Dejó caer la manguera y cogió la radio.
—Voy a subir. Aquí no puedo hacer nada.
Punch subió al helipuerto y le lanzó un abrigo a Sian.
—¿Sabemos algo de Ghost y Jane?
—Nada —contestó Sian.
—Ivan sabe manejar la grúa. Él puede bajarme a la azotea.
Punch se quedó solo en el helipuerto. Se cubrió la indumentaria de seguridad con un equipo ignífugo plateado, que le quedaba ridículamente grande. Tuvo que subirse las mangas.
Se sujetó una bombona SCBA a la espalda. El sol se había puesto. Punch alzó la mirada hacia una magnífica aglomeración de estrellas.
Hay peores maneras de morir, pensó. Iba a morir luchando, moriría para salvar a sus amigos.
En la cubierta, entre los bloques de alojamientos, había una grúa de carga. Sian e Ivan podían descolgarlo de una azotea a otra.
Alcanzaba a verlos en la cabina. Ivan manejaba los mandos. Sian estaba en cuclillas detrás de él.
Punch hizo señas. Hicieron girar el brazo de la grúa y bajaron el gancho. Un palé de carga, una plataforma de madera suspendida de una cadena, colgaba del gancho.
Punch se subió el pasamontañas, montó en la plataforma y les hizo una señal levantando el pulgar. El brazo de la grúa empezó a desplazarse hacia el bloque incendiado.

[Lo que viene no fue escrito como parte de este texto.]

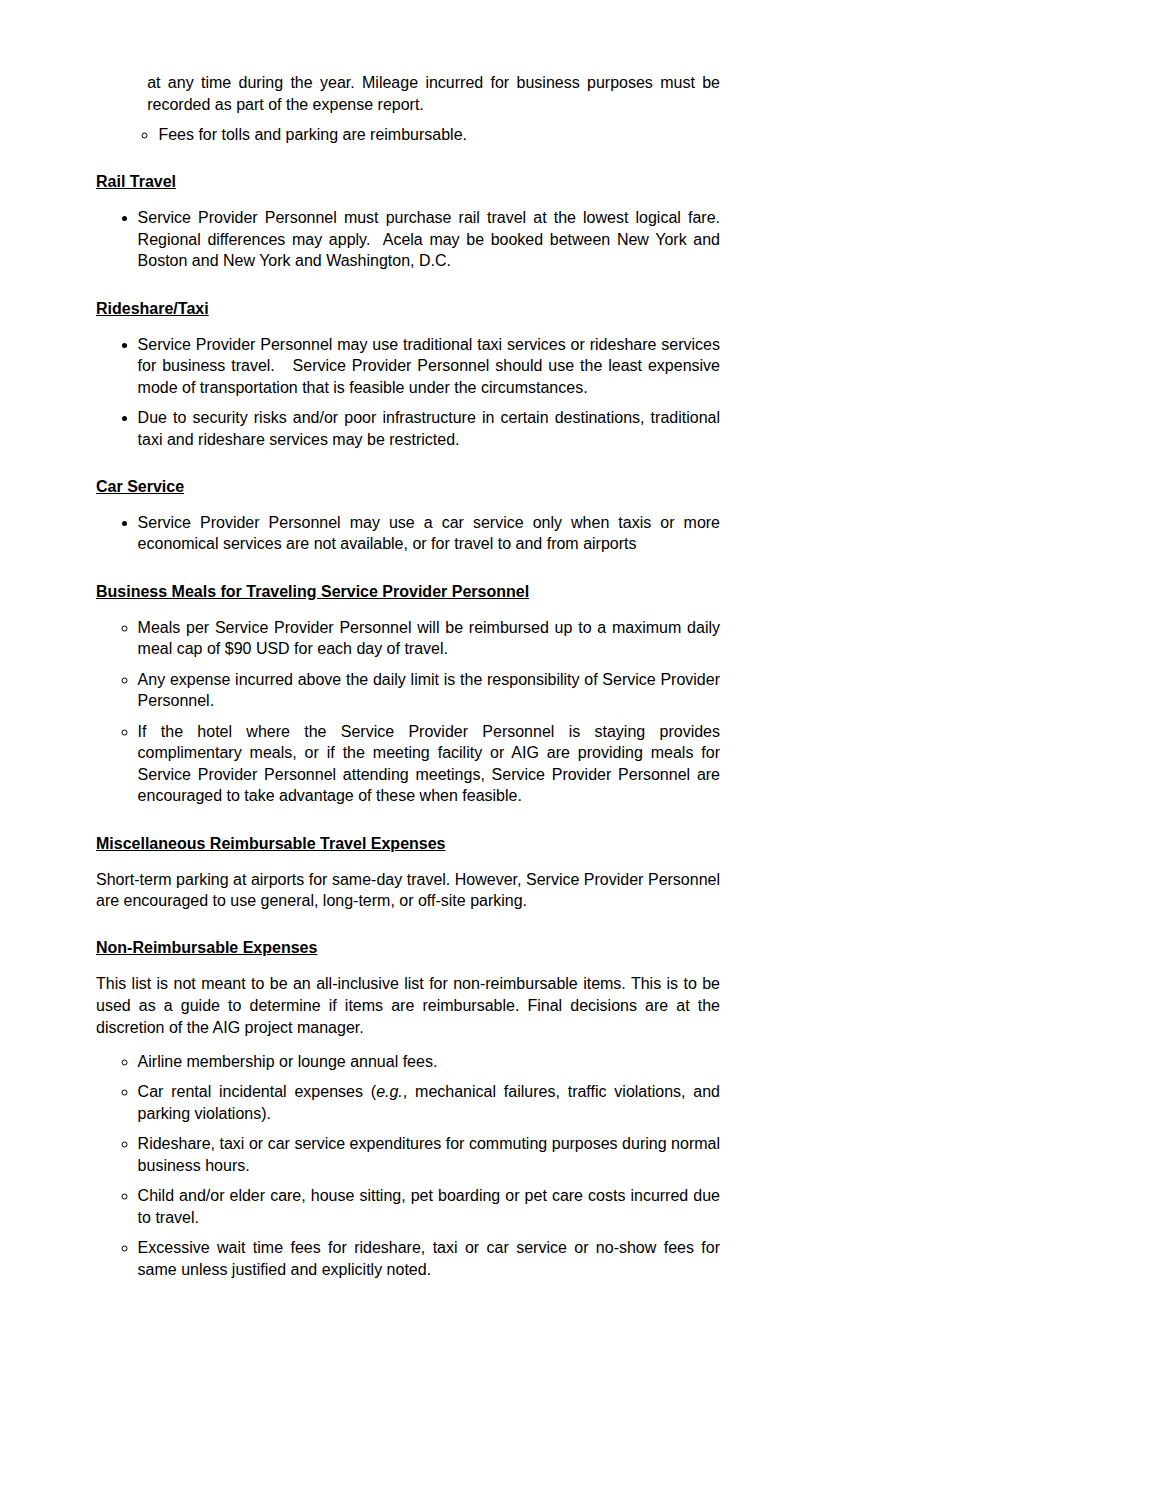at any time during the year. Mileage incurred for business purposes must be recorded as part of the expense report.
Fees for tolls and parking are reimbursable.
Rail Travel
Service Provider Personnel must purchase rail travel at the lowest logical fare. Regional differences may apply. Acela may be booked between New York and Boston and New York and Washington, D.C.
Rideshare/Taxi
Service Provider Personnel may use traditional taxi services or rideshare services for business travel. Service Provider Personnel should use the least expensive mode of transportation that is feasible under the circumstances.
Due to security risks and/or poor infrastructure in certain destinations, traditional taxi and rideshare services may be restricted.
Car Service
Service Provider Personnel may use a car service only when taxis or more economical services are not available, or for travel to and from airports
Business Meals for Traveling Service Provider Personnel
Meals per Service Provider Personnel will be reimbursed up to a maximum daily meal cap of $90 USD for each day of travel.
Any expense incurred above the daily limit is the responsibility of Service Provider Personnel.
If the hotel where the Service Provider Personnel is staying provides complimentary meals, or if the meeting facility or AIG are providing meals for Service Provider Personnel attending meetings, Service Provider Personnel are encouraged to take advantage of these when feasible.
Miscellaneous Reimbursable Travel Expenses
Short-term parking at airports for same-day travel. However, Service Provider Personnel are encouraged to use general, long-term, or off-site parking.
Non-Reimbursable Expenses
This list is not meant to be an all-inclusive list for non-reimbursable items. This is to be used as a guide to determine if items are reimbursable. Final decisions are at the discretion of the AIG project manager.
Airline membership or lounge annual fees.
Car rental incidental expenses (e.g., mechanical failures, traffic violations, and parking violations).
Rideshare, taxi or car service expenditures for commuting purposes during normal business hours.
Child and/or elder care, house sitting, pet boarding or pet care costs incurred due to travel.
Excessive wait time fees for rideshare, taxi or car service or no-show fees for same unless justified and explicitly noted.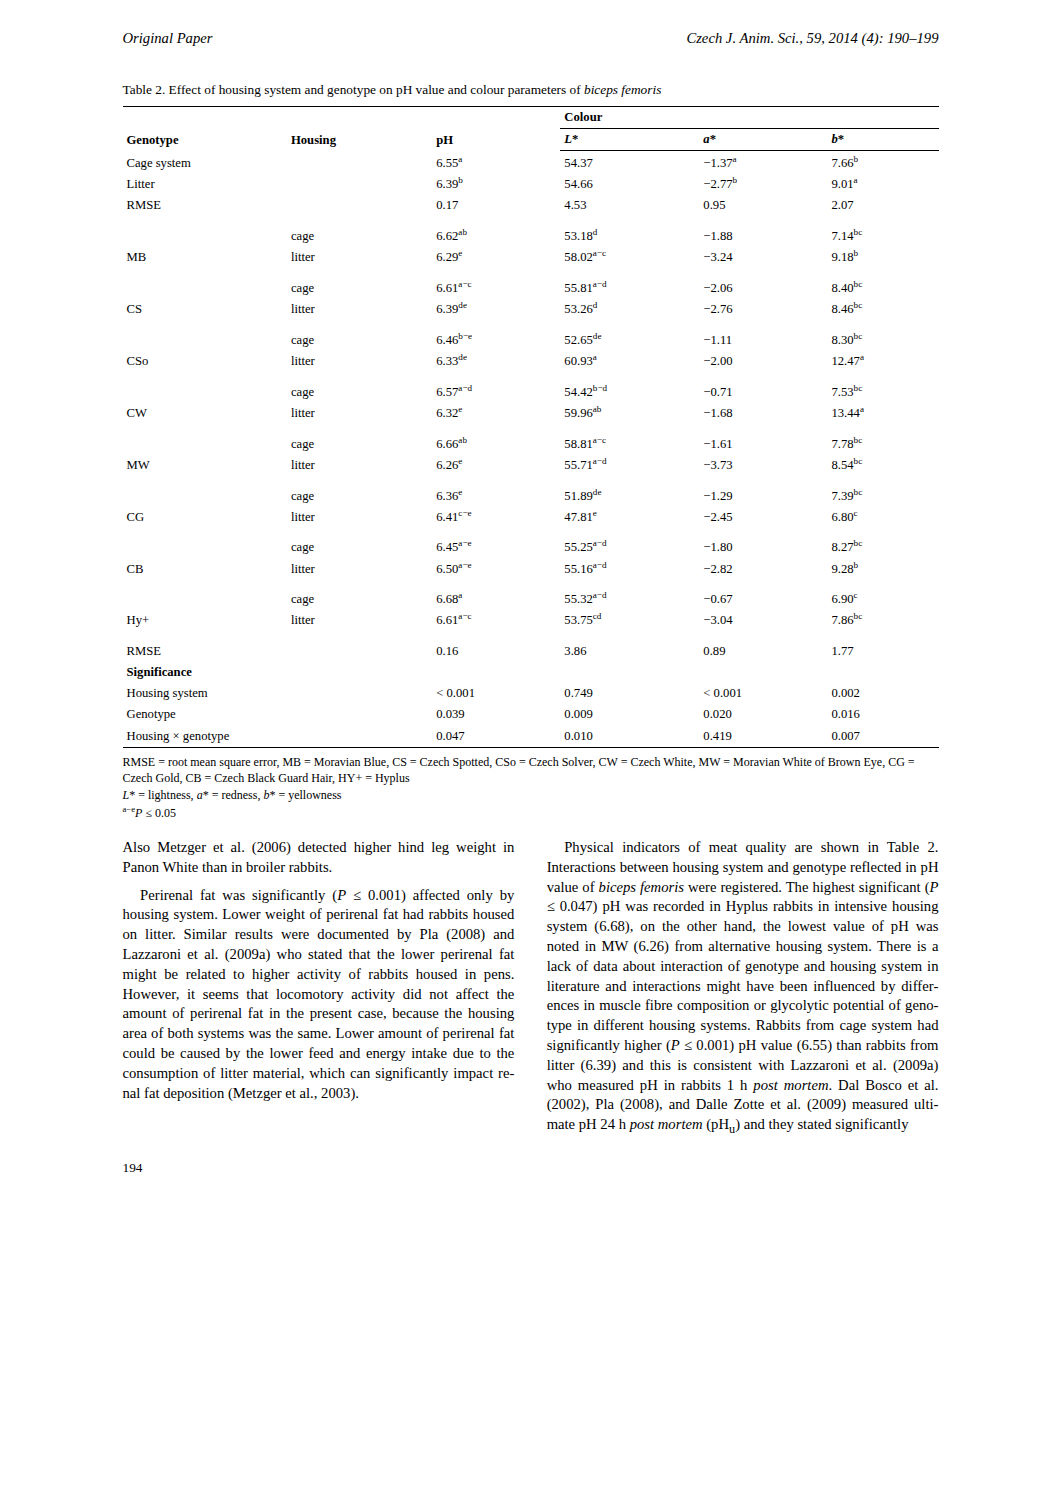Original Paper
Czech J. Anim. Sci., 59, 2014 (4): 190–199
Table 2. Effect of housing system and genotype on pH value and colour parameters of biceps femoris
| Genotype | Housing | pH | Colour |
| --- | --- | --- | --- |
| L * | a * | b * |
| Cage system | 6.55 a | 54.37 | −1.37 a | 7.66 b |
| Litter | 6.39 b | 54.66 | −2.77 b | 9.01 a |
| RMSE | 0.17 | 4.53 | 0.95 | 2.07 |
| MB | cage | 6.62 ab | 53.18 d | −1.88 | 7.14 bc |
| litter | 6.29 e | 58.02 a−c | −3.24 | 9.18 b |
| CS | cage | 6.61 a−c | 55.81 a−d | −2.06 | 8.40 bc |
| litter | 6.39 de | 53.26 d | −2.76 | 8.46 bc |
| CSo | cage | 6.46 b−e | 52.65 de | −1.11 | 8.30 bc |
| litter | 6.33 de | 60.93 a | −2.00 | 12.47 a |
| CW | cage | 6.57 a−d | 54.42 b−d | −0.71 | 7.53 bc |
| litter | 6.32 e | 59.96 ab | −1.68 | 13.44 a |
| MW | cage | 6.66 ab | 58.81 a−c | −1.61 | 7.78 bc |
| litter | 6.26 e | 55.71 a−d | −3.73 | 8.54 bc |
| CG | cage | 6.36 e | 51.89 de | −1.29 | 7.39 bc |
| litter | 6.41 c−e | 47.81 e | −2.45 | 6.80 c |
| CB | cage | 6.45 a−e | 55.25 a−d | −1.80 | 8.27 bc |
| litter | 6.50 a−e | 55.16 a−d | −2.82 | 9.28 b |
| Hy+ | cage | 6.68 a | 55.32 a−d | −0.67 | 6.90 c |
| litter | 6.61 a−c | 53.75 cd | −3.04 | 7.86 bc |
| RMSE | 0.16 | 3.86 | 0.89 | 1.77 |
| Significance |
| Housing system | < 0.001 | 0.749 | < 0.001 | 0.002 |
| Genotype | 0.039 | 0.009 | 0.020 | 0.016 |
| Housing × genotype | 0.047 | 0.010 | 0.419 | 0.007 |
RMSE = root mean square error, MB = Moravian Blue, CS = Czech Spotted, CSo = Czech Solver, CW = Czech White, MW = Moravian White of Brown Eye, CG = Czech Gold, CB = Czech Black Guard Hair, HY+ = Hyplus
L* = lightness, a* = redness, b* = yellowness
a−eP ≤ 0.05
Also Metzger et al. (2006) detected higher hind leg weight in Panon White than in broiler rabbits.
Perirenal fat was significantly (P ≤ 0.001) affected only by housing system. Lower weight of perirenal fat had rabbits housed on litter. Similar results were documented by Pla (2008) and Lazzaroni et al. (2009a) who stated that the lower perirenal fat might be related to higher activity of rabbits housed in pens. However, it seems that locomotory activity did not affect the amount of perirenal fat in the present case, because the housing area of both systems was the same. Lower amount of perirenal fat could be caused by the lower feed and energy intake due to the consumption of litter material, which can significantly impact renal fat deposition (Metzger et al., 2003).
Physical indicators of meat quality are shown in Table 2. Interactions between housing system and genotype reflected in pH value of biceps femoris were registered. The highest significant (P ≤ 0.047) pH was recorded in Hyplus rabbits in intensive housing system (6.68), on the other hand, the lowest value of pH was noted in MW (6.26) from alternative housing system. There is a lack of data about interaction of genotype and housing system in literature and interactions might have been influenced by differences in muscle fibre composition or glycolytic potential of genotype in different housing systems. Rabbits from cage system had significantly higher (P ≤ 0.001) pH value (6.55) than rabbits from litter (6.39) and this is consistent with Lazzaroni et al. (2009a) who measured pH in rabbits 1 h post mortem. Dal Bosco et al. (2002), Pla (2008), and Dalle Zotte et al. (2009) measured ultimate pH 24 h post mortem (pHu) and they stated significantly
194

Jane y Ghost se pusieron en cuclillas en el hueco de las escaleras. El sulfuro de hidrógeno impregnaba el aire y Ghost pugnaba por no perder el conocimiento. Los párpados se le cerraban como si le entrara sueño. Jane se agachó junto a él y le apretó la máscara en la cara. Cada pocos segundos le arrebataba la máscara y aspiraba una bocanada de oxígeno.
La compuerta de seguridad se elevó. Una figura menuda con un atuendo plateado enorme, Punch, sonreía tras su visera de policarbonato.
—¿Qué os parece si nos largamos de aquí?
La máscara le amortiguaba la voz.
Corrieron por el pasillo, sosteniendo entre los dos a Ghost, que empezaba a reanimarse.